‘Rulers and the Ruled’on the present state of affairs in Telangana .

Hyderabad: Rulers, political leaders are not known to appreciate, understand any criticism, critique of their policies. What we witness today in the State of Telangana is a huge hype about the great achievements of the TRS [read KCR] government. Going by the electoral manifesto of the TRS , barring the two projects-Mission Bhagiratha and Mission Kakatiya fruits of which have yet to be seen , there is not much that one can boast of. For two years people waited, giving the government time to settle down.

While huge funds were being spent on Yagams and temple constructions, in the rural areas farmers were committing suicides, drought robbed them of their livelihoods, rural and poor urban children waited to get better education from government schools, women were breaking their backs to earn a little more to send them to private schools, educated youth was waiting to secure some jobs even with meager salaries, Universities were waiting for funds to fill up long vacant jobs and run the educational institutions, public health system in the most deplorable condition with governments hospitals deprived of even primary medicines and the poor and the middle classes being forced to approach private hospitals at formidable costs which they pay by selling their property if they have any or taking loans.

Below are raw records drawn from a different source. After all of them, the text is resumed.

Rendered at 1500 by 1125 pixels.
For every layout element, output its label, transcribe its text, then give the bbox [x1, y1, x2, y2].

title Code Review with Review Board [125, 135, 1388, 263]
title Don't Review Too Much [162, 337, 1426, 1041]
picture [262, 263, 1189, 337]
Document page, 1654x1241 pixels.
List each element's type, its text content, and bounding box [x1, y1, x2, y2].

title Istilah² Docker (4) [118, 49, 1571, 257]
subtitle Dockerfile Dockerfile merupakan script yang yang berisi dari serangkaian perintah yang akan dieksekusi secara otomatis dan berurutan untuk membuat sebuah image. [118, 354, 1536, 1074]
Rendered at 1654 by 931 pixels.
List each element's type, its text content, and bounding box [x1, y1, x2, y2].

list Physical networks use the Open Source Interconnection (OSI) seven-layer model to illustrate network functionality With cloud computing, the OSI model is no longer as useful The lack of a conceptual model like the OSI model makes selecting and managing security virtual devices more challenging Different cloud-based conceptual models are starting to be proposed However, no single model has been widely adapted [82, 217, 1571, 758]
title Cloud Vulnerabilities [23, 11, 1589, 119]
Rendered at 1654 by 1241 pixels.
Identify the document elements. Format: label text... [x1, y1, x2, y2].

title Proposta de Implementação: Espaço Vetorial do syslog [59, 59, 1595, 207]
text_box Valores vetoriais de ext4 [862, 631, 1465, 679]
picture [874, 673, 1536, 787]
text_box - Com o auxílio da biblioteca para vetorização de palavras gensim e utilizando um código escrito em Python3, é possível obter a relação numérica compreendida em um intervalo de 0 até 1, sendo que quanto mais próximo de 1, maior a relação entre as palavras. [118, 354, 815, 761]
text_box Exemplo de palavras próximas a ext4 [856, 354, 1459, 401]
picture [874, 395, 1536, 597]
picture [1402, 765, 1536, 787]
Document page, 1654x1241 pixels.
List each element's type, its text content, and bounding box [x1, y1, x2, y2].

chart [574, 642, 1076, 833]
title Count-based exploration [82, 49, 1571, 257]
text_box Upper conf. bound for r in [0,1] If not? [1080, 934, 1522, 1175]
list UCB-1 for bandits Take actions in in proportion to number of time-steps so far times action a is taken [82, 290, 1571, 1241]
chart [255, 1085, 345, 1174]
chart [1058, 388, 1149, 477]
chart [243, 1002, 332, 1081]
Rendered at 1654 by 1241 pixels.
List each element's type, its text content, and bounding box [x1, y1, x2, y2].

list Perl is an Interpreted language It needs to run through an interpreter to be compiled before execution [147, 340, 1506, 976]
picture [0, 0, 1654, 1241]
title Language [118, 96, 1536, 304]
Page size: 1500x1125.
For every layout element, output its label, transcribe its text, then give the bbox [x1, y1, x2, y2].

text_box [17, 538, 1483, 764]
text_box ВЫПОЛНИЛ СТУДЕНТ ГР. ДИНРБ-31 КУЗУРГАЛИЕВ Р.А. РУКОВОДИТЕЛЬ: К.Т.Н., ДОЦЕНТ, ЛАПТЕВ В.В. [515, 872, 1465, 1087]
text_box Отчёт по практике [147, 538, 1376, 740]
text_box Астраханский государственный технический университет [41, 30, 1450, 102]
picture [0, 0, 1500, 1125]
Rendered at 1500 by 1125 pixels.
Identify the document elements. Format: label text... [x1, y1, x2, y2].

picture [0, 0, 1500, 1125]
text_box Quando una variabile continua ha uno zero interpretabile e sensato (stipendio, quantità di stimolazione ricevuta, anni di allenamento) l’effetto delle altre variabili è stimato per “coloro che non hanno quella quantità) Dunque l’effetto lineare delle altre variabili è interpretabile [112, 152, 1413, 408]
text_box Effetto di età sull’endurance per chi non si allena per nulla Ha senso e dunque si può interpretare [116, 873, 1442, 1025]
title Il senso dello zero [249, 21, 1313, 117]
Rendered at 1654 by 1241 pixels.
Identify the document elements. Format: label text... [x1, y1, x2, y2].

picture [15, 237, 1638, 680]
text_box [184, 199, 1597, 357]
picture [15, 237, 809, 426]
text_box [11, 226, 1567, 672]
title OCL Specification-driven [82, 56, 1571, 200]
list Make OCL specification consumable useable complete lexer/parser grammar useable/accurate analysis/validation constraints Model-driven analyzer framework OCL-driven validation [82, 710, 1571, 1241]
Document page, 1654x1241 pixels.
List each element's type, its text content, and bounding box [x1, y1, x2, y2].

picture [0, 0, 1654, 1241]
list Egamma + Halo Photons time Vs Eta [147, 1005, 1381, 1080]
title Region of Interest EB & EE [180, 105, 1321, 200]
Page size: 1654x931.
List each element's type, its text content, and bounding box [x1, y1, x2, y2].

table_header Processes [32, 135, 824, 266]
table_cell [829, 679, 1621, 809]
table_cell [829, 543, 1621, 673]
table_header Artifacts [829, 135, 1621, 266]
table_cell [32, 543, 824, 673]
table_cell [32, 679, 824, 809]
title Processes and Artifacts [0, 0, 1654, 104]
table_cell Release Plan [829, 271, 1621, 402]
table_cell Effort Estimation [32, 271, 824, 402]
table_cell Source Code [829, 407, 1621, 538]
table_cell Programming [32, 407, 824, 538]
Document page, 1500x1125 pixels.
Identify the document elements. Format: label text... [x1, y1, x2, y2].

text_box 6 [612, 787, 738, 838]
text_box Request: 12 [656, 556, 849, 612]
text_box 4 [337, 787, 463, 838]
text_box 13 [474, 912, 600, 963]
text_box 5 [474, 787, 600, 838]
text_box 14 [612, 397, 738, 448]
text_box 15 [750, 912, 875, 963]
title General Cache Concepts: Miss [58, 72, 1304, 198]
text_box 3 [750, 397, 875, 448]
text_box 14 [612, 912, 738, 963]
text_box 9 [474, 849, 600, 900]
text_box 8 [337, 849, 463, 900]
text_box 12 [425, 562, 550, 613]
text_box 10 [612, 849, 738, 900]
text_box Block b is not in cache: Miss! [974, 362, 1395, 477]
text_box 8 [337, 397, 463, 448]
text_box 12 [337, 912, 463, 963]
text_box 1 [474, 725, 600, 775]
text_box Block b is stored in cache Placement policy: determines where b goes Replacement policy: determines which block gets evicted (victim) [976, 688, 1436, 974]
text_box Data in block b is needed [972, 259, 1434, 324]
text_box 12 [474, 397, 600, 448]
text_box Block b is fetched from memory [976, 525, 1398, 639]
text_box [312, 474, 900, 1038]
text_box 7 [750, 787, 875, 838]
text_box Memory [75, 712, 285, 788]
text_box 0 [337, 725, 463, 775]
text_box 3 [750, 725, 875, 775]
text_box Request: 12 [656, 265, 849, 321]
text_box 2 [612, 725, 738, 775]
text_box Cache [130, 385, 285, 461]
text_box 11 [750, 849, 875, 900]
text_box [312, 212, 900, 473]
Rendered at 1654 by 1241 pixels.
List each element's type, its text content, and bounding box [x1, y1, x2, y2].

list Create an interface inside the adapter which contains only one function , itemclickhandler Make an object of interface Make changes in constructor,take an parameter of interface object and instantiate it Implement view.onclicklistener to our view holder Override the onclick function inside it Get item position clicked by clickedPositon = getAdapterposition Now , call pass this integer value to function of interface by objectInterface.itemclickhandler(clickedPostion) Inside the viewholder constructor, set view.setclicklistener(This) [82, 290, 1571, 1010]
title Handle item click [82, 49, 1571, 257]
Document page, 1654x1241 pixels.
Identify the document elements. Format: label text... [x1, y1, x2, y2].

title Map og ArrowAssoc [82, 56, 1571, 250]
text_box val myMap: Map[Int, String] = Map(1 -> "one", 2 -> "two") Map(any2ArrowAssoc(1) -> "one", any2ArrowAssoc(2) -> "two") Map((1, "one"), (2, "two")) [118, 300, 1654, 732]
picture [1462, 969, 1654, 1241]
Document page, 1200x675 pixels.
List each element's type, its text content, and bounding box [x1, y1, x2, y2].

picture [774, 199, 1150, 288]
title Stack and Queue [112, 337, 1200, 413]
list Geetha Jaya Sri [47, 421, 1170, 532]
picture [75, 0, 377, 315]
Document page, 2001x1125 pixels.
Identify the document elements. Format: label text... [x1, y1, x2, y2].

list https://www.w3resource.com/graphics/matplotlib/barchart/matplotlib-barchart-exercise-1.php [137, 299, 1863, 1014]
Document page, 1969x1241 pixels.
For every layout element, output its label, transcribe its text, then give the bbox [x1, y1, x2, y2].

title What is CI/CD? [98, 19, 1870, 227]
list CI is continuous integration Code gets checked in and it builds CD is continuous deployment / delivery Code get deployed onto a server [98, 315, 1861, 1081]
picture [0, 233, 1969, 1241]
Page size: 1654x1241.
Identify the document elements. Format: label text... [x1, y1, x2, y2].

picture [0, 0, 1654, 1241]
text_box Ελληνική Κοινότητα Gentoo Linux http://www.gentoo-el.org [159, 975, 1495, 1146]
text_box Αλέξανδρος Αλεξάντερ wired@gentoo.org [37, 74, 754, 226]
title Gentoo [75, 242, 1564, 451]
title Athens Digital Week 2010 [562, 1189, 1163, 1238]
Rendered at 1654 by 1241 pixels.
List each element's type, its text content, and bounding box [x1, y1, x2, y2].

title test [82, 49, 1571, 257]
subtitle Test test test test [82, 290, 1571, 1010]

In the name of building irrigation projects, industries, IT start ups etc. land was being acquired by the government, completely in violation of land acquisition Acts. In the name of reorganizing the State, more districts have been created irrespective of the views and demands of the people. The promise of decentralized governance of 73rd, 74th Constitutional Amendments is totally undermined and Panchayats have been rendered powerless.

Two years after the formation of the State, people began to get impatient and rightly so. The problem is that the party in power believes that it alone bore the burden of making Telangana State a reality, neither the people nor the people’s organizations of different hues, not even the TJAC had any role in the struggle. This usurpation of the credit for achieving Telangana by the TRS is a manifestation of arrogance of power and blindness to history to say the least.

It, the TRS may rightly question the credit claimed by the Congress Party for ‘granting’ the Telangana State. But can it ignore, deny the contribution of the TJAC in mobilising the people and creating a movement in the most democratic manner without ever using violence, and setting an example as a new social movement that gave political power to the people of Telangana? It sounds comical when some who were in fact part of the TJAC and various JACs that made up the TJAC who have now joined the political power circles, question the role of TJAC and its contribution to the struggle for Telangana.

Is this not an example of ‘power corrupts, absolute power corrupts absolutely’? Why are there no answers to the questions raised by the people and TJAC whether it is about the Land Acquisition Act or about powers to the Panchayats or about education and health systems ? Instead, these issues are dismissed and those who raise such questions are termed enemies of the State that is TRS. Now the police have busied themselves, arresting people who are protesting, members of local JACs in the districts and in the city. Are we veering towards a police State?

Those who are in power and the party in power must learn to listen to critique and answer questions raised by the people and not ridicule them in a cheap way.

Above all the Party and those in power must realize that if something is indeed done for the people, say for example building five hundred and odd houses for the poor, it is not charity nor a gift of those in power but the Right of the people to a decent life which the Constitution of India guarantees to its citizens. What democracy needs is statesmanship, not authoritarianism.